If it’s not catchy, no one will care. For a decade, someone’s been campaigning to have Hell’s Kitchen renamed Clinton Hill. Unsuccessfully. What college grads wouldn’t love a Hell’s Kitchen address? Especially as, nowadays, it comes without all the crime.

But what about my neighborhood?

I live on the line that separates two, maybe three neighborhoods. Park Slope to my north, Sunset Park to my south, Windsor Terrace to my East.

When asked, I usually just say, “Park Slope.” Most Manhattanites have heard of Park Slope or are at least aware that it’s probably in Brooklyn; some may have been there.

But really, I don’t live in Park Slope, and while it’s a fine neighborhood, it’s really not my thing.

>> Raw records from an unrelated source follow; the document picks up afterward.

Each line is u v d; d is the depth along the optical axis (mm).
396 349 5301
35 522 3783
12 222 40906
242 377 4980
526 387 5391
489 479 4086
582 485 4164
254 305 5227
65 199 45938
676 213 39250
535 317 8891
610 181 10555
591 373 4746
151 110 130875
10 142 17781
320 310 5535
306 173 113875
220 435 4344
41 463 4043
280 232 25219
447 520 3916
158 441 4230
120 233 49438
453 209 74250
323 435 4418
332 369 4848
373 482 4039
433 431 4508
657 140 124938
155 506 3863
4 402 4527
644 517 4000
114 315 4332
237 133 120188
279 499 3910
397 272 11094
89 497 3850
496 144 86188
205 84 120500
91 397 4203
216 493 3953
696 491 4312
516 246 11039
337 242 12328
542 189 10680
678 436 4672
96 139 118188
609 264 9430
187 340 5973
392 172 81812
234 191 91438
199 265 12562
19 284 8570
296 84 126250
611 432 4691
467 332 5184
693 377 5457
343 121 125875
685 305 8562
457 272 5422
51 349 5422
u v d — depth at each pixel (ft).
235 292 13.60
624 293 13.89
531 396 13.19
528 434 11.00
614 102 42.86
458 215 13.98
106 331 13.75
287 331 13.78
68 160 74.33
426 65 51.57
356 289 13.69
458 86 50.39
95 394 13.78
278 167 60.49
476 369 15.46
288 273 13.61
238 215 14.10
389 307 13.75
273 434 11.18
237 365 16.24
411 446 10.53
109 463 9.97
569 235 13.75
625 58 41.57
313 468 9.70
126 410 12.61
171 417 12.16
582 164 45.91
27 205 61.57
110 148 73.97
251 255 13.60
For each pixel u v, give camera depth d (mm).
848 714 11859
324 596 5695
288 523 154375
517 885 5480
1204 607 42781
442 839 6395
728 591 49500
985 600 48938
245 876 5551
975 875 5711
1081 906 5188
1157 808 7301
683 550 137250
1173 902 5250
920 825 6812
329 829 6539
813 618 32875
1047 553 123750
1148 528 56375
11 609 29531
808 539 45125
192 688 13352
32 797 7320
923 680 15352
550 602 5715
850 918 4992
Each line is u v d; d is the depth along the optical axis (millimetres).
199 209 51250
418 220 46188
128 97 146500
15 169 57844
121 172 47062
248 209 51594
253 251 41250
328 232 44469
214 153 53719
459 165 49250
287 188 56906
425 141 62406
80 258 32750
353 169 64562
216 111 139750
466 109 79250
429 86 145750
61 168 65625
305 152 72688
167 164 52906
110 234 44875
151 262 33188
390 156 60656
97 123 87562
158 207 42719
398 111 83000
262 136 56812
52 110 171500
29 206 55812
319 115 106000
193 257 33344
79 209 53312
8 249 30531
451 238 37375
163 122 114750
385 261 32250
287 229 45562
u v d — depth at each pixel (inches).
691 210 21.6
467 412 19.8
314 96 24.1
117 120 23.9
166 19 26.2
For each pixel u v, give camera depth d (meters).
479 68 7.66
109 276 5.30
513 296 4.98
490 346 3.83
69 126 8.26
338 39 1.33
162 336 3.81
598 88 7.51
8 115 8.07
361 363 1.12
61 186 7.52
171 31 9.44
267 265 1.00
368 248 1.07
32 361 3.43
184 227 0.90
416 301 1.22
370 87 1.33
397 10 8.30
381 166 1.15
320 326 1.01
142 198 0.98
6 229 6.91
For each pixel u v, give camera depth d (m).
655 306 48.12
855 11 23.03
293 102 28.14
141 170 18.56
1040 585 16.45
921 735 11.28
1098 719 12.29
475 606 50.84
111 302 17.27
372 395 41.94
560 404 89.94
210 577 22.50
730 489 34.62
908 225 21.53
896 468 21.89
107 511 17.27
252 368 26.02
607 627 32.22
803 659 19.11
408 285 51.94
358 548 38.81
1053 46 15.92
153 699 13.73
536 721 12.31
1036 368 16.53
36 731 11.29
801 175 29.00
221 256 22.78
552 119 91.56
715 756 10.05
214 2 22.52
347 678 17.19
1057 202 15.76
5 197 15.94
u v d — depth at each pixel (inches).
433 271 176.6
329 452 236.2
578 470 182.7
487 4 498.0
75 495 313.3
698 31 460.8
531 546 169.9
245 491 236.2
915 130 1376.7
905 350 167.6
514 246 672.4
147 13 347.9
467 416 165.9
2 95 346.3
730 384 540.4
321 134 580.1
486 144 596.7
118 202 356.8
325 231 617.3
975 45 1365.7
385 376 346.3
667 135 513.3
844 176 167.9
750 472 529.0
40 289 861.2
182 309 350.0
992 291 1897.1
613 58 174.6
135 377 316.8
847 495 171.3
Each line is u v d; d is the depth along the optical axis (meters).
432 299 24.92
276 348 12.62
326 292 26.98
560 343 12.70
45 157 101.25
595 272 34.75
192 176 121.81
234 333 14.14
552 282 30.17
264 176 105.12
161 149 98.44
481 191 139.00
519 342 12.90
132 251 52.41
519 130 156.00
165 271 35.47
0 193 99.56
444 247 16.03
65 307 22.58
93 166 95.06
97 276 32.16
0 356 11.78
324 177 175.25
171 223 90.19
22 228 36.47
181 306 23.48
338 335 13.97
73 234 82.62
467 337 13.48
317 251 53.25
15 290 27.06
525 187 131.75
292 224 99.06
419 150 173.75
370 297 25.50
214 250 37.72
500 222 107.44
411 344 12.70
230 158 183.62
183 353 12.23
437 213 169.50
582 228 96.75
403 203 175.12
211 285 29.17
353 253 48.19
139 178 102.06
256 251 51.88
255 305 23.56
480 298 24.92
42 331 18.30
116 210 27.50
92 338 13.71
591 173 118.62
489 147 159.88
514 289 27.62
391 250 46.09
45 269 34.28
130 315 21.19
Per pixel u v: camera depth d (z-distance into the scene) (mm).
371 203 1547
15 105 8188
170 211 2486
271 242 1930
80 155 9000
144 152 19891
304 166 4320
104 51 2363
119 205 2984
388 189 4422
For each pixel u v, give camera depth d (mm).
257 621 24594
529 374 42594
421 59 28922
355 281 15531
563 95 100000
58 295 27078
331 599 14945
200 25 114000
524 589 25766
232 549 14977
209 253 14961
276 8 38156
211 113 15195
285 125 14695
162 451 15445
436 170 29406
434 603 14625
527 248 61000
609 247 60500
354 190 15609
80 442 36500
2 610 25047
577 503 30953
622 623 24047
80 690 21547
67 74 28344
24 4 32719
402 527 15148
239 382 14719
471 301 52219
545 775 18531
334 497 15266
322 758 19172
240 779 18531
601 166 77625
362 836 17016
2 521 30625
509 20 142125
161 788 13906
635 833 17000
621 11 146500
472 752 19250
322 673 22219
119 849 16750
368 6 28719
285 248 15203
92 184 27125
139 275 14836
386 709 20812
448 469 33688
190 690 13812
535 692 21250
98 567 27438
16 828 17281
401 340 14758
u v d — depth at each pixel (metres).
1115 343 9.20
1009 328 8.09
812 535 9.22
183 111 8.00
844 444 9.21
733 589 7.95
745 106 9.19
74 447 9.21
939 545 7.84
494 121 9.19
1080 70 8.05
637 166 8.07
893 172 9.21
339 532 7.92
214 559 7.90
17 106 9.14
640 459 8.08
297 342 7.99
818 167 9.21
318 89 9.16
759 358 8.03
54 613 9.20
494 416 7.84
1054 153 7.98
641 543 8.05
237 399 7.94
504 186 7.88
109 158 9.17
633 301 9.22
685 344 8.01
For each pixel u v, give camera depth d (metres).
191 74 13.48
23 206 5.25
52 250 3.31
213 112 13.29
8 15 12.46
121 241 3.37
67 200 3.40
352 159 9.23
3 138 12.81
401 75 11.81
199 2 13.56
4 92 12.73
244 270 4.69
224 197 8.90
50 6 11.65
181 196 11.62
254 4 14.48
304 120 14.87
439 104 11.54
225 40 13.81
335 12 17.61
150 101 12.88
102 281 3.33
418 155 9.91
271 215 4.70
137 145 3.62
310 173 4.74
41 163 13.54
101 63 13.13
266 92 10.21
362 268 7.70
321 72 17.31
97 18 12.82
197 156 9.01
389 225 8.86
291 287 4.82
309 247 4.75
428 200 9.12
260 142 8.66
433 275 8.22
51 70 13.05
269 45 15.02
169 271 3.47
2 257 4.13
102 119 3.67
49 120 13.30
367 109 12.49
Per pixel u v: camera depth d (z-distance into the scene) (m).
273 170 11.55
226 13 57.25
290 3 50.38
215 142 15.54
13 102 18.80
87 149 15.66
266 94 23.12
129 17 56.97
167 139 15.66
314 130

For one, it’s quite pricey, and for that kind of money, I want environs catering to my needs and desires, whatever those might be. Park Slope has too many organic bagel shops and boutiques with toddler-size backpacks in the window.

I could claim Sunset Park as my home, but then I might be talking to someone who actually is from Sunset Park, grew up there, speaks Spanish, does the whole block party thing, and knows the lady who sells religious figurines on 5th avenue; I’d have to retreat and feel like part of the gentrifying wave of white, middle class professionals entering these neighborhoods, perhaps watering them down. Almost surely watering them down.

Why am I writing this?

Believe it or not, this is sort of thing I’ve found myself talking about lately, and while am aware that you, the reader, probably don’t live in New York, maybe something here will resonate with you. It probably won’t, and I’m probably breaking most of the rules of good blogging.

I want a name for my neighborhood. A shorthand. Something to make you smile and perhaps roll your eyes. SoBro!!! Dumbo!! I love those names. For a while on Craig’s List, apartments in this area were being foisted off as part of “South Slope”. Could we call that SoSlo?